Special issue: Current biogeochemical and ecosystem research in the Northern...

Biogeosciences, 11, 5733-5747, 2014
https://doi.org/10.5194/bg-11-5733-2014
© Author(s) 2014. This work is distributed under
the Creative Commons Attribution 3.0 License.

Research article 16 Oct 2014

Research article | 16 Oct 2014

Seasonal and interannual variations in the nitrogen cycle in the Arabian Sea

T. Rixen1,2, A. Baum1, B. Gaye2, and B. Nagel3 T. Rixen et al.
  • 1Leibniz Center for Tropical Marine Ecology, Fahrenheitstr. 6, 28359 Bremen, Germany
  • 2Institute of Marine Biogeochemistry and Marine Chemistry, University of Hamburg, Bundestsr. 55, 20148 Hamburg, Germany
  • 3Helmholtz Centre Geesthacht, Institute of Coastal Research, Max-Planck-Straße 1, 21502 Geesthacht, Germany

Abstract. The Arabian Sea plays an important role in the marine nitrogen cycle because of its pronounced mid-water oxygen minimum zone (OMZ) in which bio-available nitrate (NO3) is reduced to dinitrogen gas (N2). As the nitrogen cycle can respond fast to climate-induced changes in productivity and circulation, the Arabian Sea sediments are an important palaeoclimatic archive.
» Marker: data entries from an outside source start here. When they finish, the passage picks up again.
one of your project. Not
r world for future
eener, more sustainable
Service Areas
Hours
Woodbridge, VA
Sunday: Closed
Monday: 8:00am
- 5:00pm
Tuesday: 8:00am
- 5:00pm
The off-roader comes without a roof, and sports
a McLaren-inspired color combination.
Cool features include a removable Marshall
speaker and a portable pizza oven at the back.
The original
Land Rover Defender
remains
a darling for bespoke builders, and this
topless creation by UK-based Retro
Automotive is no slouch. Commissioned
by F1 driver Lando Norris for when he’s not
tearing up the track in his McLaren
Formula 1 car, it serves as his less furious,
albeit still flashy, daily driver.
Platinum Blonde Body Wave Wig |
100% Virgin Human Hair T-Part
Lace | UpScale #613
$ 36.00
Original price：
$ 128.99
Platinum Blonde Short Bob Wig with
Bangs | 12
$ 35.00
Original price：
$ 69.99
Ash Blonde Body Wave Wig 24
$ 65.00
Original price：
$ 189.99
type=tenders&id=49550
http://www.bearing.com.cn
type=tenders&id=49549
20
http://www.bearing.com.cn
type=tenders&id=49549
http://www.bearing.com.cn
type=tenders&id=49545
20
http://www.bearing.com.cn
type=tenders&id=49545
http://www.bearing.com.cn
In order to understand seasonal and interannual variations in the nitrogen cycle, nutrient data were obtained from the literature published prior to 1993, evaluated, and compared with data measured during five expeditions carried out in the framework of the Joint Global Ocean Flux Study (JGOFS) in the Arabian Sea in 1995 and during a research cruise of RV Meteor in 2007. The data comparison showed that the area characterized by a pronounced secondary nitrite maximum (SNM) was by 63% larger in 1995 than a similarly determined estimate based on pre-JGOFS data. This area, referred to as the core of the denitrifying zone, showed strong seasonal and interannual variations driven by the monsoon. During the SW monsoon, the SNM retreated eastward due to the inflow of oxygen-enriched Indian Ocean Central Water (ICW). During the NE monsoon, the SNM expanded westward because of the reversal of the current regime. On an interannual timescale, a weaker SW monsoon decreased the inflow of ICW from the equatorial Indian Ocean and increased the accumulation of denitrification tracers by extending the residence time of water in the SNM. This is supported by palaeoclimatic studies showing an enhanced preservation of accumulative denitrification tracers in marine sediments in conjunction with a weakening of the SW monsoon during the late Holocene.